Sertifikat halal menjadi sangat penting artinya bagi
konsumen muslim karena menyangkut prinsip keagamaan dan hak
konsumen. Sementara terdapat fakta bahwa belum semua produk
makanan bersertifikat halal. Dengan demikian, upaya untuk
memberikan perlindungan yang memadai terhadap kepentingan
konsumen merupakan suatu hal yang penting dan mendesak untuk
segera dicari solusinya. Permasalahan ini muncul karena konsumen
semakin kritis dan membutuhkan kepastian tentang produk pangan
yang dikonsumsinya baik dari sisi legalitas dan kualitas, yang baik
dan halal. Apalagi dengan terbukanya perdagangan bebas ASEAN
melalui MEA (Masyarakat Ekonomi Asean), produk-produk olahan
pangan dari negara lain akan beredar dengan leluasa di Indonesia.
Pencantuman label halal merupakan salah satu upaya untuk
memberikan informasi kepada konsumen dan upaya untuk
melindungi konsumen baik itu konsumen muslim maupun non
muslim. Dengan tercantumnya label pada kemasan konsumen
sudah merasa terlindungi, walaupun mereka kebanyakan tidak
mengetahui label tersebut asli atau dipalsukan.
Labelisasi bersifat sukarela, izin labelisasi dikeluarkan oleh
BPOM berdasarkan sertifikat halal yang diterbitkan oleh MUI
dengan melalui beberapa tahapan proses sampai keputusan halal
dikeluarkan. Sertifikat halal ini merupakan syarat untuk
mencantumkan label halal. Label halal dilakukan untuk memberikan perlindungan kepada konsumen. Pengetahuan
masyarakat akan makanan halal cukup tinggi namun kesadaran
produsen untuk mensertifikasi produknya masih sangat rendah.

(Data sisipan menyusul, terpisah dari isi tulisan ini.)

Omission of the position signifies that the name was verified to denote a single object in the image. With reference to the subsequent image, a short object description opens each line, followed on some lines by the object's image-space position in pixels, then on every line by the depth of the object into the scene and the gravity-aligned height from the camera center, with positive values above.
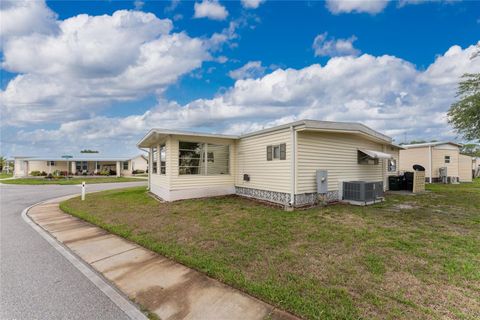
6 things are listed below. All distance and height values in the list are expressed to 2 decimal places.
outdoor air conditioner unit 8.58 -1.07
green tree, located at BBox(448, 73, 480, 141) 13.75 +3.55
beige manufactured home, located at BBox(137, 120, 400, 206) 8.16 +0.14
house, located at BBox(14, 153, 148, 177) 32.19 -0.11
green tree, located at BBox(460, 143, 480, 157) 35.74 +2.55
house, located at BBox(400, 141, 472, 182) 17.45 +0.48
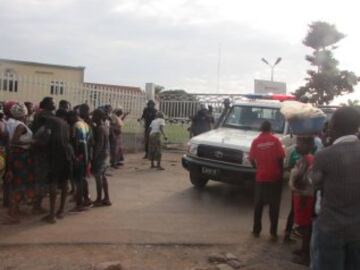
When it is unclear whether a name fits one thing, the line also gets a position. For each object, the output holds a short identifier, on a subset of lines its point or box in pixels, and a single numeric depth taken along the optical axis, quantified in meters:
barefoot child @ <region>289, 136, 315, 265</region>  7.21
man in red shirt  8.12
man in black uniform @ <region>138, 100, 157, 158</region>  16.80
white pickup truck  10.52
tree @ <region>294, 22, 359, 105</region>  41.47
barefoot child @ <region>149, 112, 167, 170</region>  14.77
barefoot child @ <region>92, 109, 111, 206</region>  9.45
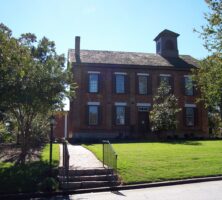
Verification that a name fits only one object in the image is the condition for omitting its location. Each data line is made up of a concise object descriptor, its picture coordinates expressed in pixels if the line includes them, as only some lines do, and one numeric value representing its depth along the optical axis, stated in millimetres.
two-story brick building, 31078
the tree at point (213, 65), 16375
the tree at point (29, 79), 12852
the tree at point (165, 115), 29000
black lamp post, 14075
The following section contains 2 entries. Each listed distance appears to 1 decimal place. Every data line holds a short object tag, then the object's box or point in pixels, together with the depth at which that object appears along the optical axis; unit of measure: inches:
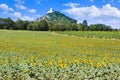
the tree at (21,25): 2747.2
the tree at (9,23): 2708.5
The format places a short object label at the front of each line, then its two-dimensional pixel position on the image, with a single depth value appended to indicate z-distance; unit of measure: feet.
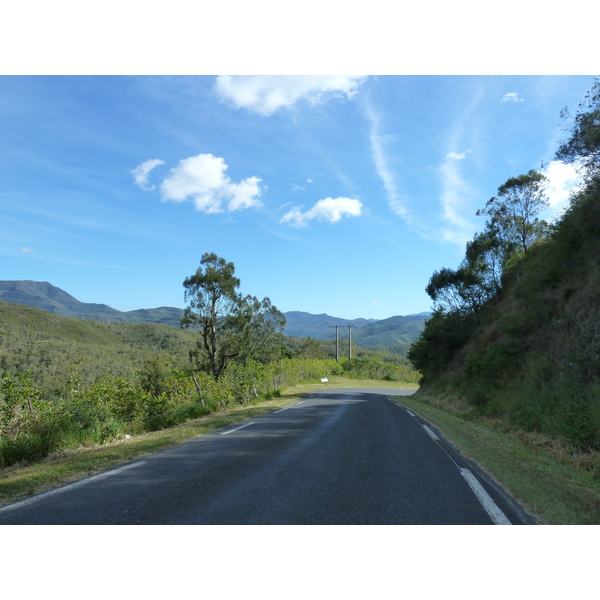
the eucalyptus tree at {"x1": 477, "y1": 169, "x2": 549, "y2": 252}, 87.81
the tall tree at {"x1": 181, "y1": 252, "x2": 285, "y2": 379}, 91.40
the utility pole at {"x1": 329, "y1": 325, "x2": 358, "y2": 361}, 221.56
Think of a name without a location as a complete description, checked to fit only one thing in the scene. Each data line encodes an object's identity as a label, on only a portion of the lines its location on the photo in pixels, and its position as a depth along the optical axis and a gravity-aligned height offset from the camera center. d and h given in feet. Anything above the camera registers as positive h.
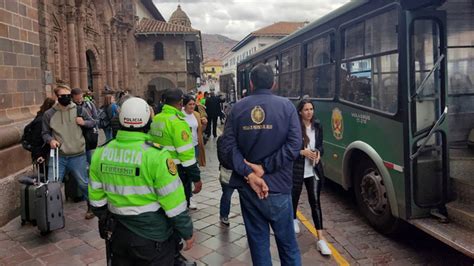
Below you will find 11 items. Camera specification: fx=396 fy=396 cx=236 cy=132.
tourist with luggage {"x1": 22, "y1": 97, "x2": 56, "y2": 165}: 17.01 -1.11
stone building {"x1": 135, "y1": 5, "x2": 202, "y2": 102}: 104.32 +15.20
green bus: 13.65 -0.28
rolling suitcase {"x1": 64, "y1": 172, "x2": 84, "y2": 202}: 21.16 -4.06
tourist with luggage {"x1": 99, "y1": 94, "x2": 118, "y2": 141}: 28.76 +0.11
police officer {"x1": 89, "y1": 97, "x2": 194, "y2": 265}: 7.76 -1.59
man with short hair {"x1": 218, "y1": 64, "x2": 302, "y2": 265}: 9.57 -1.23
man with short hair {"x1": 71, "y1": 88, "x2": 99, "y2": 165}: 17.70 +0.05
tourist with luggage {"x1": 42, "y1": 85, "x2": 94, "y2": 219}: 16.79 -0.77
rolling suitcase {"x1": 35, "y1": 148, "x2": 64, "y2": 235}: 15.40 -3.59
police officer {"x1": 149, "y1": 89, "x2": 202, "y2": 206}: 12.32 -0.80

Tentu saja hal ini harus di dukung dengan sistem peraturan
pemerintah yang sekarang masih kurang di tekankan. Jika makanan
itu halal dari proses awal produksinya sampai pada pemasarannya
maka tidak akan merugikan konsumen, baik konsumen muslin
ataupun non muslim yang mengkonsumsinya. Karena makanan
yang halal sudah pasti baik dan berefek pula bagi tubuh.